Page-level text extractions
=== Section Start ===
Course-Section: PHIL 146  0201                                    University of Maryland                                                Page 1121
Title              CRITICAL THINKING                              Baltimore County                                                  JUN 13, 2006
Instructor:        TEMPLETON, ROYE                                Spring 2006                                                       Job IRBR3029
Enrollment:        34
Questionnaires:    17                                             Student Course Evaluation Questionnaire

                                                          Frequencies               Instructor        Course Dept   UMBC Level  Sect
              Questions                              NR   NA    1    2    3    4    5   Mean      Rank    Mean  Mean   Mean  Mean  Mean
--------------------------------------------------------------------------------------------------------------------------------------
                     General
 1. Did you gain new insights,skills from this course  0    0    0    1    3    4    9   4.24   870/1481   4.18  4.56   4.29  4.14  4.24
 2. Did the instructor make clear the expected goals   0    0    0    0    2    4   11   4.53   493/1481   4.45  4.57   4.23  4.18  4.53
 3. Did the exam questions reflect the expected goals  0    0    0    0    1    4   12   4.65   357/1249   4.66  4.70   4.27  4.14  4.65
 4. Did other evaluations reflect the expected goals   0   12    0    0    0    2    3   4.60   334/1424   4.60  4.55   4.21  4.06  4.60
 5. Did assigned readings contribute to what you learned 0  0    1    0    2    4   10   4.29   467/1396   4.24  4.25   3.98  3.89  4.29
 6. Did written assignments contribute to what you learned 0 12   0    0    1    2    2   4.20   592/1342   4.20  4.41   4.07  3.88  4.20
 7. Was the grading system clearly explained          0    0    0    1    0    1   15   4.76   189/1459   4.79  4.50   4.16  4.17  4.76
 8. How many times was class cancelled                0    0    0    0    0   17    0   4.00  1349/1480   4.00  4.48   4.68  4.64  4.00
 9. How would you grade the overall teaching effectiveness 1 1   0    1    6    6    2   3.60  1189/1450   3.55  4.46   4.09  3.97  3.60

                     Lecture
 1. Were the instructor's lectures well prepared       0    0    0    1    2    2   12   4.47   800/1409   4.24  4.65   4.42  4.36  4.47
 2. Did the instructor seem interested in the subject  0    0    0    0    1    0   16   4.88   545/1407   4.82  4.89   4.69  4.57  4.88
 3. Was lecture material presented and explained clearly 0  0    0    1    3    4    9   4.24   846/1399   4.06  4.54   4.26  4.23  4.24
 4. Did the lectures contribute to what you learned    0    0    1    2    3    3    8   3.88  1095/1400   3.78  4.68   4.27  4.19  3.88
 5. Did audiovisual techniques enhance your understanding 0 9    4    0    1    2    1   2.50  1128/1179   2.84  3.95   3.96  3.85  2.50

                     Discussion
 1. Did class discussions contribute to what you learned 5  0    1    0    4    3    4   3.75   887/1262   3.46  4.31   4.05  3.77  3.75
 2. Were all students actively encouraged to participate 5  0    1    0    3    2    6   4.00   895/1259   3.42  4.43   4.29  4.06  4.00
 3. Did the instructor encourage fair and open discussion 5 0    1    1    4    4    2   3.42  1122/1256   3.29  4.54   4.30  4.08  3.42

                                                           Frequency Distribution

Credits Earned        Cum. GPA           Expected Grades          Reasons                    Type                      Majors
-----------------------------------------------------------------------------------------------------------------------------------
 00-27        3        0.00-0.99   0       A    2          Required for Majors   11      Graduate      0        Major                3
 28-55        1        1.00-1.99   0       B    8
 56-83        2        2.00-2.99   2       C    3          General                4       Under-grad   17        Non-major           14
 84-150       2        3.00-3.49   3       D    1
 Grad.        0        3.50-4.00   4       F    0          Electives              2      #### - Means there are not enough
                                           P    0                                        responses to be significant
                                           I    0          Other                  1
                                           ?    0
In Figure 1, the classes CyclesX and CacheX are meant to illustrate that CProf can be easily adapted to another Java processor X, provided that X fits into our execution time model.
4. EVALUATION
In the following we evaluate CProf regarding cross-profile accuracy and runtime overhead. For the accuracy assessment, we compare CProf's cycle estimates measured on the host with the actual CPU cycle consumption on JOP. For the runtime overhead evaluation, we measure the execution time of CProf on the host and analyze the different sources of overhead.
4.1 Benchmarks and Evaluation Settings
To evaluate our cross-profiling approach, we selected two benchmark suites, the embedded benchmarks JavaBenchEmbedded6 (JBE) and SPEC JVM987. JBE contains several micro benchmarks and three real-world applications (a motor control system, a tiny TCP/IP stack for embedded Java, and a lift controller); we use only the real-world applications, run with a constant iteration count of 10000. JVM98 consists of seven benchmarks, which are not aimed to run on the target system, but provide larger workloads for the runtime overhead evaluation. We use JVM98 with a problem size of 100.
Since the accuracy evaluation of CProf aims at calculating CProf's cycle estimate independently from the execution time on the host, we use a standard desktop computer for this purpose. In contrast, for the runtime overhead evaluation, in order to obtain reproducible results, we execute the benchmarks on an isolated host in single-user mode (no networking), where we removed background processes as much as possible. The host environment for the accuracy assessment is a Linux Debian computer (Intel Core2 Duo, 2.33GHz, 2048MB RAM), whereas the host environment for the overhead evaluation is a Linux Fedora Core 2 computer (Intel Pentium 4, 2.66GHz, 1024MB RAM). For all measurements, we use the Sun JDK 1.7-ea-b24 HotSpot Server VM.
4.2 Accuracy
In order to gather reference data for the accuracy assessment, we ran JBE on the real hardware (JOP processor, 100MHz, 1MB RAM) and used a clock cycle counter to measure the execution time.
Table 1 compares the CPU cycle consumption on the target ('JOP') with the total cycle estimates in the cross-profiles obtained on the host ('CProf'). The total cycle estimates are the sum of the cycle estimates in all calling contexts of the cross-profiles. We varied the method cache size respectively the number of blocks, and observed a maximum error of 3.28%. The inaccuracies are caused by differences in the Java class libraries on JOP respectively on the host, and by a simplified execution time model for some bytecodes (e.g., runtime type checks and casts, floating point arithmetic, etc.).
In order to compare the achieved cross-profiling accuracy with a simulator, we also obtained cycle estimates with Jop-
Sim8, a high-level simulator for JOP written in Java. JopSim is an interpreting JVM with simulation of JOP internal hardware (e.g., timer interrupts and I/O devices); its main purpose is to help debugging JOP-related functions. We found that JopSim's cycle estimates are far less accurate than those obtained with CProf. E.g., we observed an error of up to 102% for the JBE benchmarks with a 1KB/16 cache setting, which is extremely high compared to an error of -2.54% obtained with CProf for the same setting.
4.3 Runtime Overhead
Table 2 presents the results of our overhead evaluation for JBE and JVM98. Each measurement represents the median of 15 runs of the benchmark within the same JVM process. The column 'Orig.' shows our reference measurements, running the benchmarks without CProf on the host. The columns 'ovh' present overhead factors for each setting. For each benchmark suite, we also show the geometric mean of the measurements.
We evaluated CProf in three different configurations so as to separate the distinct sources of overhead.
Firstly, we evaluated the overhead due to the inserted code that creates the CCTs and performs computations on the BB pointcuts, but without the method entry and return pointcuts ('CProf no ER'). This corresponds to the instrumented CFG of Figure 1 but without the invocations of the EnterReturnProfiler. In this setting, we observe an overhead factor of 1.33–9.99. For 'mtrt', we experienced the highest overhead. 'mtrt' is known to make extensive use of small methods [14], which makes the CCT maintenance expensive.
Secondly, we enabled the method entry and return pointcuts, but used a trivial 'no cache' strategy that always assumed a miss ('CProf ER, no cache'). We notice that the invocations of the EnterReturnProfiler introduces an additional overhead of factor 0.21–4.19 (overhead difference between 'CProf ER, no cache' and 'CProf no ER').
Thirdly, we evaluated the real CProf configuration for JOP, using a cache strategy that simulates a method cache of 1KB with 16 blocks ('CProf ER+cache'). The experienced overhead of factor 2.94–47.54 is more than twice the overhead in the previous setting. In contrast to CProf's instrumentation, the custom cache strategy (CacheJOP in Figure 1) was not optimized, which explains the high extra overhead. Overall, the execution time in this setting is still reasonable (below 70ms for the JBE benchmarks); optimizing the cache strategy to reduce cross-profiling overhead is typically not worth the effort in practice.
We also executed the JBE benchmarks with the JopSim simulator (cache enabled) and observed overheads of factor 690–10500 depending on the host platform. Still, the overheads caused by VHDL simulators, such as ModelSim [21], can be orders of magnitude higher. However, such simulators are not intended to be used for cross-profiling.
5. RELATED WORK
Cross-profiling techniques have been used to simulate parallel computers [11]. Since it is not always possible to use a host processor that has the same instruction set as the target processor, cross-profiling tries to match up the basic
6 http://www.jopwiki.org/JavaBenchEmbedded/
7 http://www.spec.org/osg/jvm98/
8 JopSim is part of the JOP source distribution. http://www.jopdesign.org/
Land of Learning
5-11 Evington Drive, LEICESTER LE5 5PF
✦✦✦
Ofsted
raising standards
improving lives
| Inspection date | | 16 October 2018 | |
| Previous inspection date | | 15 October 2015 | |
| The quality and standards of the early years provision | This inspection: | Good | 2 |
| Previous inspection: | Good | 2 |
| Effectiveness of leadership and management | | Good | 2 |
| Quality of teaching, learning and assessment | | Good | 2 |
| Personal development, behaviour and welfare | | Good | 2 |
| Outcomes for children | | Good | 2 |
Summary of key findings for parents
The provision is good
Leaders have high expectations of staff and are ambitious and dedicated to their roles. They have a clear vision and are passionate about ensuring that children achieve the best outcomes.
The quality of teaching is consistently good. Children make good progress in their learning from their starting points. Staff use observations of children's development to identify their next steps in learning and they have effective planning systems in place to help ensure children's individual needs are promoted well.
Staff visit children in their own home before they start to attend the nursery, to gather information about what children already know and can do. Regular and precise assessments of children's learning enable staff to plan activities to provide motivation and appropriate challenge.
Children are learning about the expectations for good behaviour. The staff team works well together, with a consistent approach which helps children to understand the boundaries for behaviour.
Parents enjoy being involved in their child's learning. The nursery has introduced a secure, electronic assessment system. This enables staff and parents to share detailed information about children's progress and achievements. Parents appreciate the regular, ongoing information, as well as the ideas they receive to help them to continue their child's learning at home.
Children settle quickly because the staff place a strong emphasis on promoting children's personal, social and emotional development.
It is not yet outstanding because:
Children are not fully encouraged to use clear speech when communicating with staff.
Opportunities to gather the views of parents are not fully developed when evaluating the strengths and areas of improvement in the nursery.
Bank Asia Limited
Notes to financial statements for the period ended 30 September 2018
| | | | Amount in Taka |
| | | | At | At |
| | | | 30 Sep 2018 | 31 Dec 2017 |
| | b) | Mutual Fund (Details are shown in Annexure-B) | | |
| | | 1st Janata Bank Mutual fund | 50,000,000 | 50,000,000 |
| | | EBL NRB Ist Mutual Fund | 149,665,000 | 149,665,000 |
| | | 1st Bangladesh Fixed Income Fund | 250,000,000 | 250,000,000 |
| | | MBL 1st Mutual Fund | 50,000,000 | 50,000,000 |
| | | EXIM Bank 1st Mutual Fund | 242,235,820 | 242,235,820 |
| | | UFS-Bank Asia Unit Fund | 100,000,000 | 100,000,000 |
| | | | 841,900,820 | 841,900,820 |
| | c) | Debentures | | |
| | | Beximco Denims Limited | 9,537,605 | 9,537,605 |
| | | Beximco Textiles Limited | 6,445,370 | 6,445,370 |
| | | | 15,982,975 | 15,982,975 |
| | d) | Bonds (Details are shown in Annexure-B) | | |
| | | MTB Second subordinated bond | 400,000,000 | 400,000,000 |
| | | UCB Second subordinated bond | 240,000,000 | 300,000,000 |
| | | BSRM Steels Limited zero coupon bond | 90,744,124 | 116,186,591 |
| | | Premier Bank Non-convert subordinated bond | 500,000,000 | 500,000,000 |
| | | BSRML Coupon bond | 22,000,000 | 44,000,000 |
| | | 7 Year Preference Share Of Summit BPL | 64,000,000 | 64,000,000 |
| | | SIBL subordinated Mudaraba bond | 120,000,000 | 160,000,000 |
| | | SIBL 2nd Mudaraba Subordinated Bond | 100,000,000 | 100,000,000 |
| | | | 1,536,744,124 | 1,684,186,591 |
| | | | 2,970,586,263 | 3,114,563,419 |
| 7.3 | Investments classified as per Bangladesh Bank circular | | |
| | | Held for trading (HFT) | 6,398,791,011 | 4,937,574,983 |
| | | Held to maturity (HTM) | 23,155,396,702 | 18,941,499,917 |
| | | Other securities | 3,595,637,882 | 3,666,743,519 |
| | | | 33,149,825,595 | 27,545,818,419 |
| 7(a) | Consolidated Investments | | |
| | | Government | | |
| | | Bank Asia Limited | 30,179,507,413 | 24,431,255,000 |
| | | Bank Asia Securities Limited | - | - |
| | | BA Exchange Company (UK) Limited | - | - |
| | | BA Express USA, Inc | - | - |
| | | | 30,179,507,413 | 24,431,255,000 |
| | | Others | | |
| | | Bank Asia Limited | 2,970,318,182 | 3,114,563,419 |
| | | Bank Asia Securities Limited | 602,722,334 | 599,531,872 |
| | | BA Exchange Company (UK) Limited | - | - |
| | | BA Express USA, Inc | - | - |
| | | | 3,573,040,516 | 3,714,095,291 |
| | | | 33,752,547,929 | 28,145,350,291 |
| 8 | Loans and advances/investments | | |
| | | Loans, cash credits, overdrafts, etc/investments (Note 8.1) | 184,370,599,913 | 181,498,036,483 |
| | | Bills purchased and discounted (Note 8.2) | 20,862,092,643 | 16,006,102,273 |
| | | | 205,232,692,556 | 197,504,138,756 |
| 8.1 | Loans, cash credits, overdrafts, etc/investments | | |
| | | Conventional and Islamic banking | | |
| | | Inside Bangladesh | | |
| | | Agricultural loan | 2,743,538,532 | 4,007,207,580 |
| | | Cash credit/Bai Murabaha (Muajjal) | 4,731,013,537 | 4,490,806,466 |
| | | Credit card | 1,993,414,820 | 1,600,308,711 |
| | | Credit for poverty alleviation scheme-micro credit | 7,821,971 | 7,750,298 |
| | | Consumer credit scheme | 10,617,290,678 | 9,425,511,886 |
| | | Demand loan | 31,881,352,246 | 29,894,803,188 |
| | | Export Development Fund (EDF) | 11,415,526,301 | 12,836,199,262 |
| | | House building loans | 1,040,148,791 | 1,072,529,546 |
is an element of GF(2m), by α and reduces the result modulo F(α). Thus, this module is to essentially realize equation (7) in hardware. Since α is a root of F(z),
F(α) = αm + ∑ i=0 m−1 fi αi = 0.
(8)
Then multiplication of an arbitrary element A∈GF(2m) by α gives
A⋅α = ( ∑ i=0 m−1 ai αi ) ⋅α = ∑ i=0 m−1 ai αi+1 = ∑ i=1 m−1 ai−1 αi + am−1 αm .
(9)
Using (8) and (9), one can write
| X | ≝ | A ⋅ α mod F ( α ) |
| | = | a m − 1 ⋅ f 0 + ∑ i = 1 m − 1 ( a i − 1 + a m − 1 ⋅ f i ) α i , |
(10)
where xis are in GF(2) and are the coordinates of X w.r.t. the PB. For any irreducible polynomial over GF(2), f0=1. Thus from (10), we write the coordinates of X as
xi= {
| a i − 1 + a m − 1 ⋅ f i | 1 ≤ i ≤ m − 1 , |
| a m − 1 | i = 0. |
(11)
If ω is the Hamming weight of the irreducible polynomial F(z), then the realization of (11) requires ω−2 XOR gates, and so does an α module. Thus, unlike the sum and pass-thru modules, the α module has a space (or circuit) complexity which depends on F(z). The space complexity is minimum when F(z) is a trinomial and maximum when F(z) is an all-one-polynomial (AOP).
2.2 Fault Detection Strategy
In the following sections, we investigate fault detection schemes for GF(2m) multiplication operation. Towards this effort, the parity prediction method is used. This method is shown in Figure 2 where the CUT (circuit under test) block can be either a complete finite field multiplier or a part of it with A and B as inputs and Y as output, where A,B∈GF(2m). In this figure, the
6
=== Section End ===
■ WHAT NEEDS TO BE DONE
Take the line above containing "We evaluated CProf", the line containing "Firstly, we evaluated", and all lines in between, and copy them exactly without anything else.

■ SOLUTION TO THE PROBLEM
We evaluated CProf in three different configurations so as to separate the distinct sources of overhead.
Firstly, we evaluated the overhead due to the inserted code that creates the CCTs and performs computations on the BB pointcuts, but without the method entry and return pointcuts ('CProf no ER'). This corresponds to the instrumented CFG of Figure 1 but without the invocations of the EnterReturnProfiler. In this setting, we observe an overhead factor of 1.33–9.99. For 'mtrt', we experienced the highest overhead. 'mtrt' is known to make extensive use of small methods [14], which makes the CCT maintenance expensive.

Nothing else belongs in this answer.